Activity: When you copy from the entries that follow, take only the lines from the one with "cidad de servicios" down to the one with "Günstige Flüge von", keeping both ends and dropping every picture.
[[ Input material open ]]
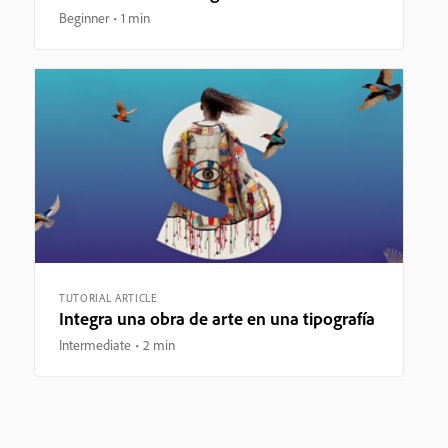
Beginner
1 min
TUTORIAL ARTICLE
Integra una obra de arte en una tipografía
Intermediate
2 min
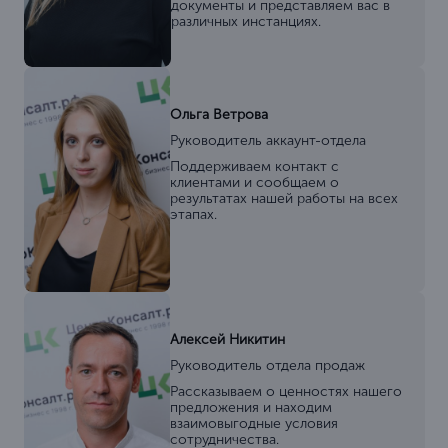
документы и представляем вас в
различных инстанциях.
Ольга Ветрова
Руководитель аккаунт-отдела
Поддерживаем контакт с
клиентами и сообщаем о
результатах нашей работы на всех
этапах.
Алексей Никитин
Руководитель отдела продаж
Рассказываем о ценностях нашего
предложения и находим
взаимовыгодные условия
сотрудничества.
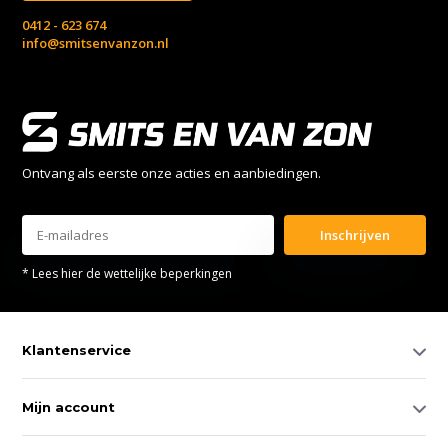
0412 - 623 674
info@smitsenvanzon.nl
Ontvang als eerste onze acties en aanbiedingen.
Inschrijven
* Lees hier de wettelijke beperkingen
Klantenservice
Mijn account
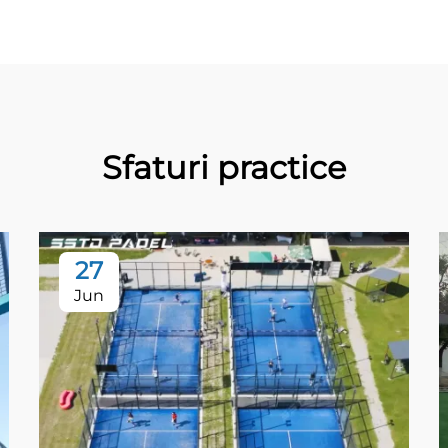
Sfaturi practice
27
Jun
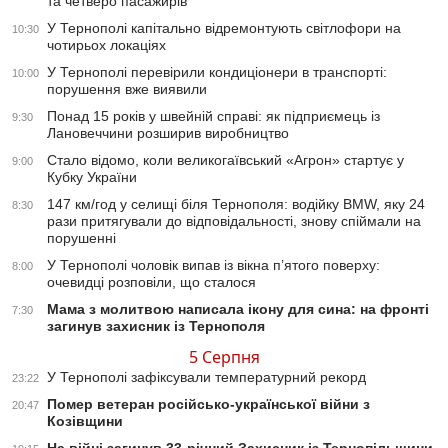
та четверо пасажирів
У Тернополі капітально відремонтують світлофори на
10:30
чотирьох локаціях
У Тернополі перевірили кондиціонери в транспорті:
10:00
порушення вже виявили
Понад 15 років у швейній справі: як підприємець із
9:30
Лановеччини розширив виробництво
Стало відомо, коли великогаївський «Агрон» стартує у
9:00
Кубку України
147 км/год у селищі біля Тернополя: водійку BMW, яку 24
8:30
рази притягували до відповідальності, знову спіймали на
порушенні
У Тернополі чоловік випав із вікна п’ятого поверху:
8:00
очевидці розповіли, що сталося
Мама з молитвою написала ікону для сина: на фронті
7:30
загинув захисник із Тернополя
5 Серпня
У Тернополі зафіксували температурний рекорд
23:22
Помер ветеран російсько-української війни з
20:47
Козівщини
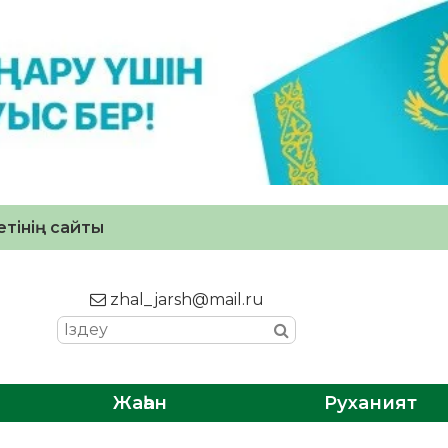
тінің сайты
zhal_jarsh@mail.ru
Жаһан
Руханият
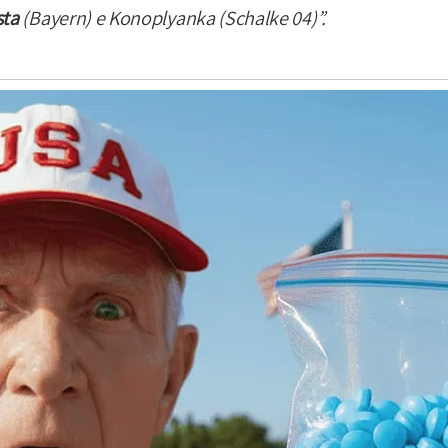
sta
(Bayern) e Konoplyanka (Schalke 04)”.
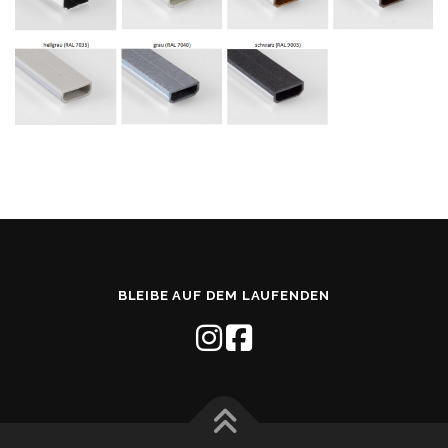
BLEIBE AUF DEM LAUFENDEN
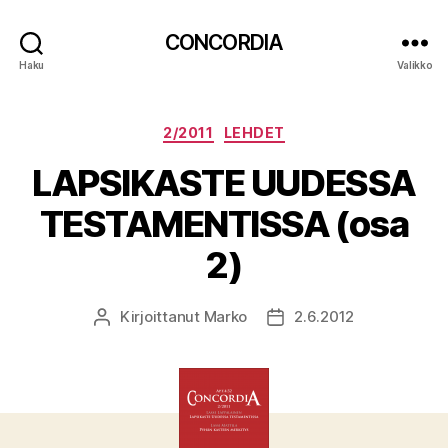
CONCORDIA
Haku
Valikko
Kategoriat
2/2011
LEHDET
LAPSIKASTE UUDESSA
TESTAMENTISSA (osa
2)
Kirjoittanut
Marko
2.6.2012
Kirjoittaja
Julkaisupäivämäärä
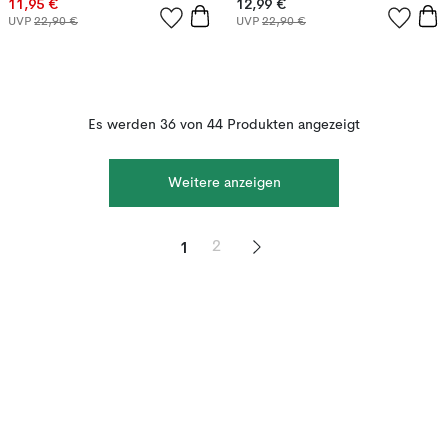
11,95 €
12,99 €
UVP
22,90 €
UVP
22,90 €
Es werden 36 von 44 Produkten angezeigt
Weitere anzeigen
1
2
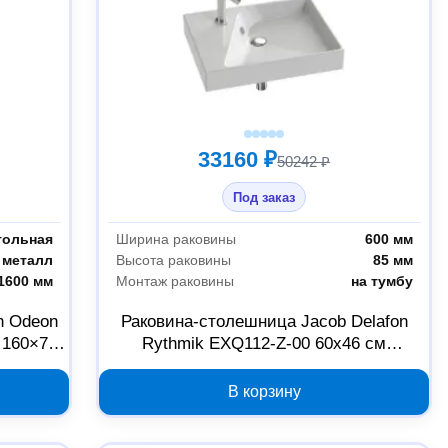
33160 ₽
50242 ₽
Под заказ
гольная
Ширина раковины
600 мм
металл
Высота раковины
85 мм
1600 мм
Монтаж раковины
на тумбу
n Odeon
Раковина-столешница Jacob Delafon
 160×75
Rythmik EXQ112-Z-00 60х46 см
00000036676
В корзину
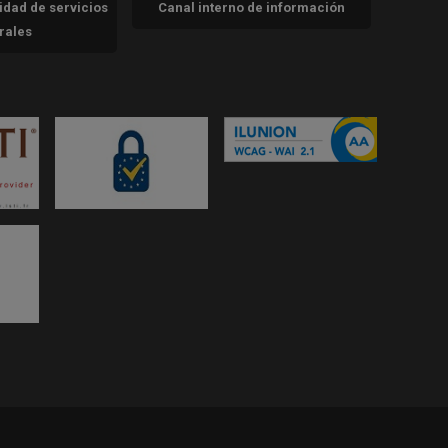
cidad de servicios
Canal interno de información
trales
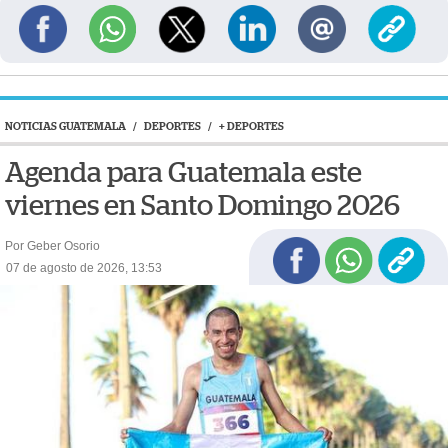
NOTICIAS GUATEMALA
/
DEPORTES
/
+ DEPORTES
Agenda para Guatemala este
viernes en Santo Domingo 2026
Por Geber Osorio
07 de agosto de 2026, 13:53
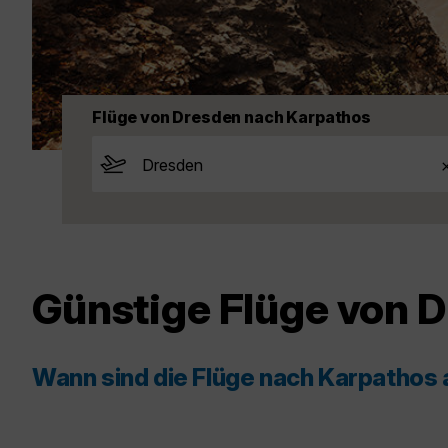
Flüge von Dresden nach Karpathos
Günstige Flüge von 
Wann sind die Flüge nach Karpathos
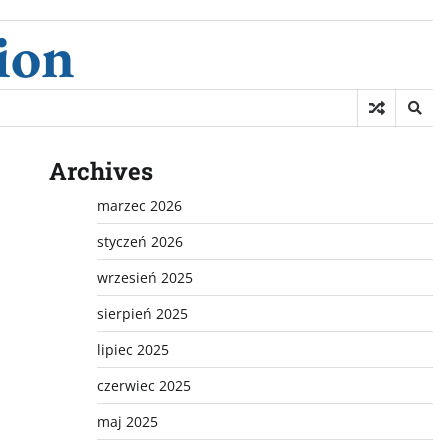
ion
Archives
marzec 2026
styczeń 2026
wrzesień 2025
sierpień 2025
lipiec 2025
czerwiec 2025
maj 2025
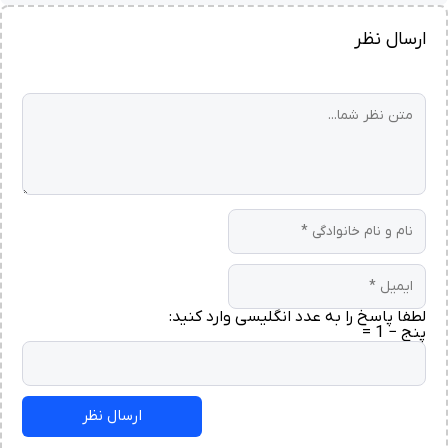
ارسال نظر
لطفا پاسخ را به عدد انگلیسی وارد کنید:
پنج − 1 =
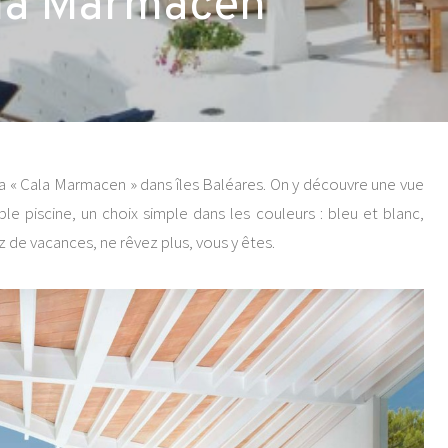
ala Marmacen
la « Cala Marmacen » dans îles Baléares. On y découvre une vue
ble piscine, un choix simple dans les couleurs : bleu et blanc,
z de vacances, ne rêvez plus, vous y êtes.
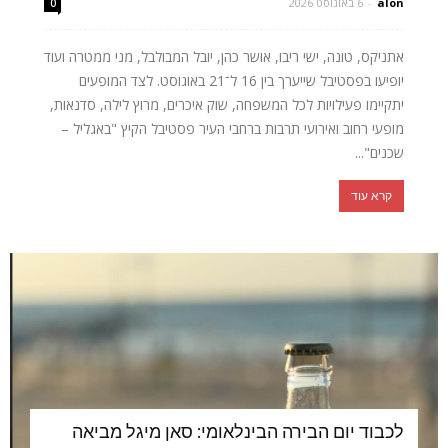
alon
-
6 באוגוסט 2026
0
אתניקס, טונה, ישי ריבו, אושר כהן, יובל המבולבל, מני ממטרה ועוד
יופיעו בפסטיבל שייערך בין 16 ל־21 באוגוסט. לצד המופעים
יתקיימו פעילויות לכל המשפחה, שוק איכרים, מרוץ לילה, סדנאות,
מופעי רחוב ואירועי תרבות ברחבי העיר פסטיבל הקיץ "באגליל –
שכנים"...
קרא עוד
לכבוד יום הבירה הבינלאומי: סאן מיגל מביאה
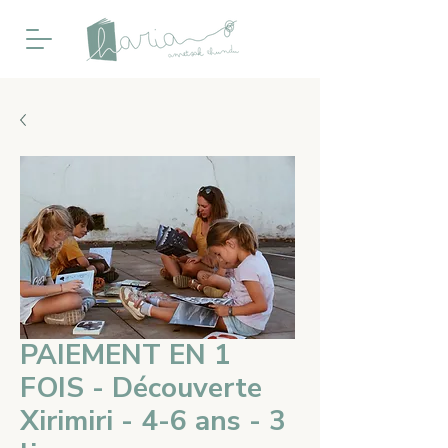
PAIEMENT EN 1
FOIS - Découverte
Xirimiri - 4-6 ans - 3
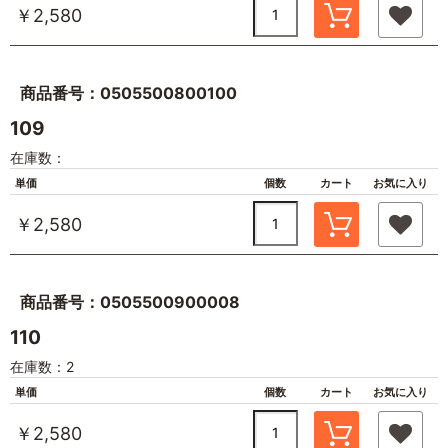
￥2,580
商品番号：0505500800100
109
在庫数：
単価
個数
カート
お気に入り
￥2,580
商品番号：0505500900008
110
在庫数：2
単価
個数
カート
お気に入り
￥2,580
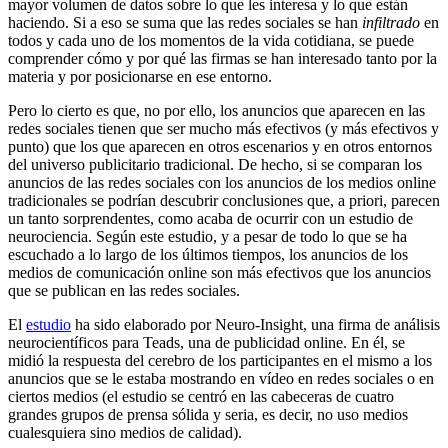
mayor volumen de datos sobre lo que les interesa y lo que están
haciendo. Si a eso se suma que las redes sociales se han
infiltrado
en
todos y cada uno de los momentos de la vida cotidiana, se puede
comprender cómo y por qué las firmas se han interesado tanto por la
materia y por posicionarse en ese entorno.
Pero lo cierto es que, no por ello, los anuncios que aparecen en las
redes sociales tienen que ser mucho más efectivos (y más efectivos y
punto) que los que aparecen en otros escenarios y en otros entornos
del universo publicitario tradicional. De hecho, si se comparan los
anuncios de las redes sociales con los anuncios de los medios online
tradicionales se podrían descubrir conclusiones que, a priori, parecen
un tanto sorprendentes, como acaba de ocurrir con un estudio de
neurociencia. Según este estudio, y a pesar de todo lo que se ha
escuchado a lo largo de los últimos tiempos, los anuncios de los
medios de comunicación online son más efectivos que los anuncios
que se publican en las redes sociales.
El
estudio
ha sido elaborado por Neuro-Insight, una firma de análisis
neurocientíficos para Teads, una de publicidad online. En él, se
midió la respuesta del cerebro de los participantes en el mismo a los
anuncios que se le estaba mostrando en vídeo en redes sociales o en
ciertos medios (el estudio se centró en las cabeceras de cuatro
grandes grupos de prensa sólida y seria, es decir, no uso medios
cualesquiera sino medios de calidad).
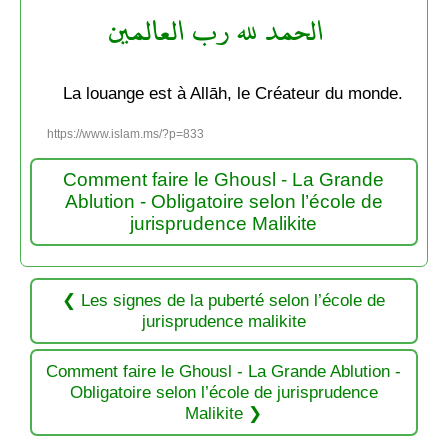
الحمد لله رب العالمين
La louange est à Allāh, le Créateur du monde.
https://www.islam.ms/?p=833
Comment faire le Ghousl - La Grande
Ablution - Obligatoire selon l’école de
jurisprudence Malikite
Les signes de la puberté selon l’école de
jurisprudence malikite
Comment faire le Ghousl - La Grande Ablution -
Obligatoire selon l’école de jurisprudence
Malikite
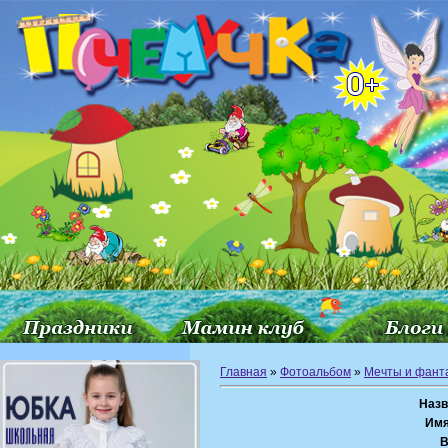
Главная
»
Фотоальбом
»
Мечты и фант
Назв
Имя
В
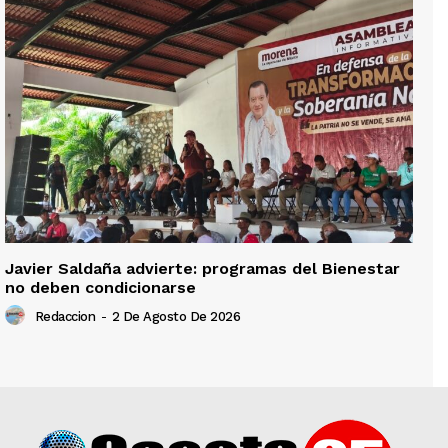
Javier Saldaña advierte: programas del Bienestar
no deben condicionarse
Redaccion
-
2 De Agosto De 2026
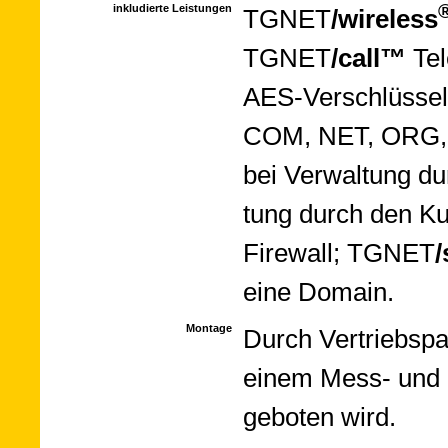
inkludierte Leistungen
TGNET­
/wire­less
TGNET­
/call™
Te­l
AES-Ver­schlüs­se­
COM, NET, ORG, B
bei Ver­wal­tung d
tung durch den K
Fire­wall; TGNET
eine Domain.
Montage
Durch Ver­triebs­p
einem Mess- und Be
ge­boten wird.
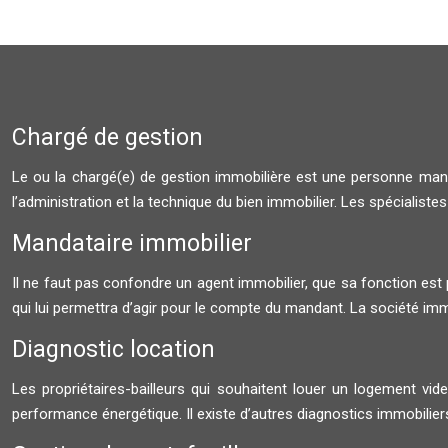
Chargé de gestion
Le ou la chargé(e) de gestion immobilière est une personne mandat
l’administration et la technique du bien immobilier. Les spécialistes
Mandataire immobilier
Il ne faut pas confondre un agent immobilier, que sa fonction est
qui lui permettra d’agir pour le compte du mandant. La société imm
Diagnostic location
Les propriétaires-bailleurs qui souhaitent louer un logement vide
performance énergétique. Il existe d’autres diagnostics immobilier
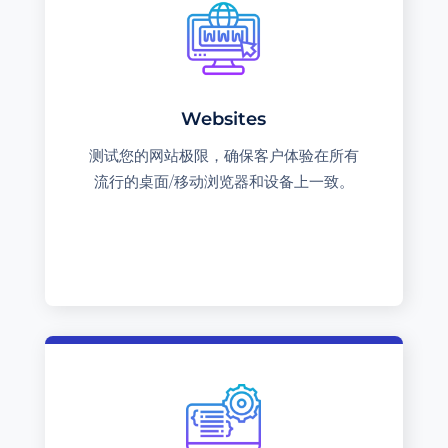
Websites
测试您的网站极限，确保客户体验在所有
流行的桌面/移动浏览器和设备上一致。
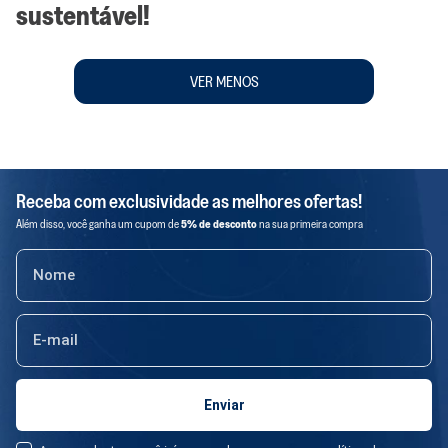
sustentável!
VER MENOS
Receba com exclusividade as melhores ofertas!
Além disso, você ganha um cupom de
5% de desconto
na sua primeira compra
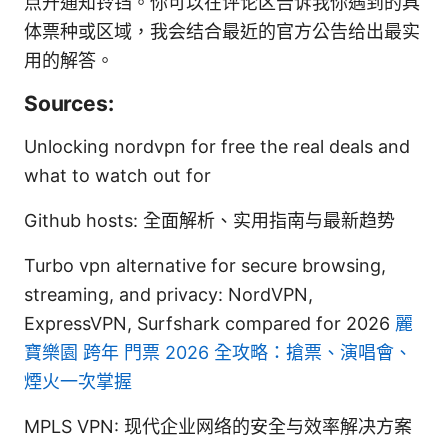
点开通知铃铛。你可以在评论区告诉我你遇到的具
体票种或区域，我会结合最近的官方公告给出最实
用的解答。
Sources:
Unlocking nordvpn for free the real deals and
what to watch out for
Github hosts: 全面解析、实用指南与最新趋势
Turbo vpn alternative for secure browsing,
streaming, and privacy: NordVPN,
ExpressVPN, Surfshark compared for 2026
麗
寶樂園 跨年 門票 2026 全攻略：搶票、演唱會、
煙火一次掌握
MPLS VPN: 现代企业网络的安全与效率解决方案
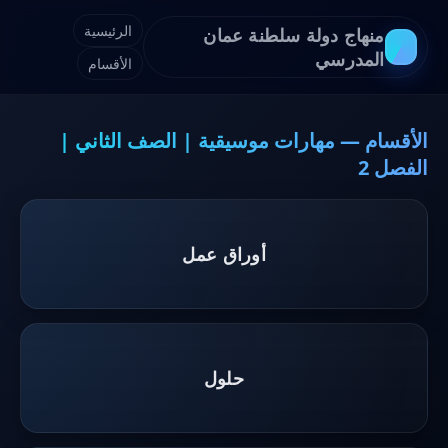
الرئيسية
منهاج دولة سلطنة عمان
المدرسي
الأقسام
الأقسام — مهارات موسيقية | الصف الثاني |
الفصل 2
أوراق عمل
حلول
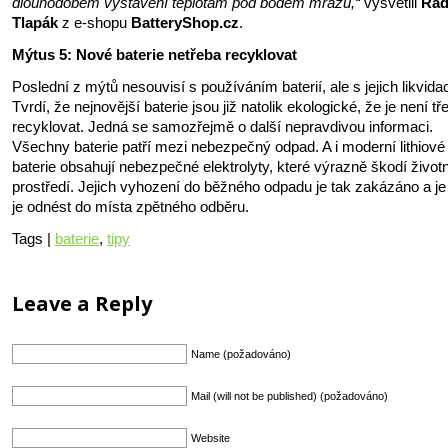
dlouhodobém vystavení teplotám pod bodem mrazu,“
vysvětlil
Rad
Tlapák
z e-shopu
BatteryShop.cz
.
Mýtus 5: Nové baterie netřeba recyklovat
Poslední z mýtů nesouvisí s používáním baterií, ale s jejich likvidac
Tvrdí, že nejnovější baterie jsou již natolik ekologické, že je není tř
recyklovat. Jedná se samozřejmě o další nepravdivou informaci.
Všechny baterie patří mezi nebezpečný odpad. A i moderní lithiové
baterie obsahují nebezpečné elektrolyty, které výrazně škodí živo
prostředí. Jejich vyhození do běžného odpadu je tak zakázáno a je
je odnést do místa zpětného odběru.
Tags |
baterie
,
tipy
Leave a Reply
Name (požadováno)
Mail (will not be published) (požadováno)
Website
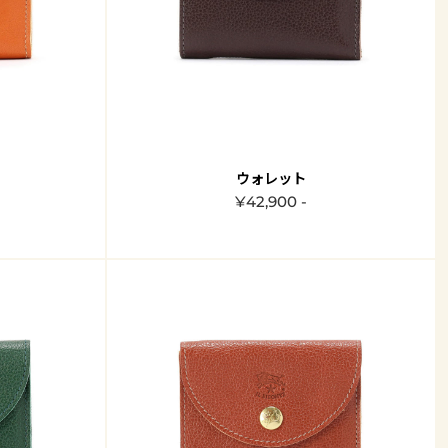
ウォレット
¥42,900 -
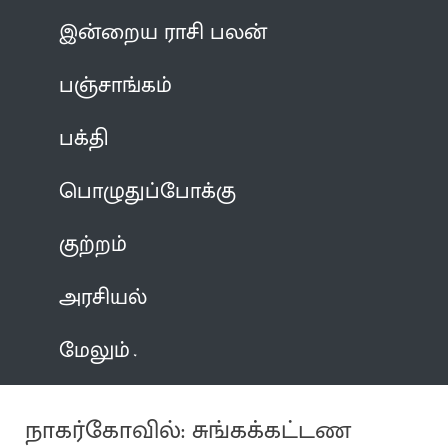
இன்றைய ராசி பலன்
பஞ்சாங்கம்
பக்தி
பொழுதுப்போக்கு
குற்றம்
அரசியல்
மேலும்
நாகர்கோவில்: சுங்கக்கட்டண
[[ Input material closed ]]
Solution to the exercise:
cidad de servicios
Canal interno de información
trales
NOTICIAS GUATEMALA
/
DEPORTES
/
+ DEPORTES
Agenda para Guatemala este
viernes en Santo Domingo 2026
Por Geber Osorio
07 de agosto de 2026, 13:53
Flüge von Dresden nach Karpathos
Günstige Flüge von 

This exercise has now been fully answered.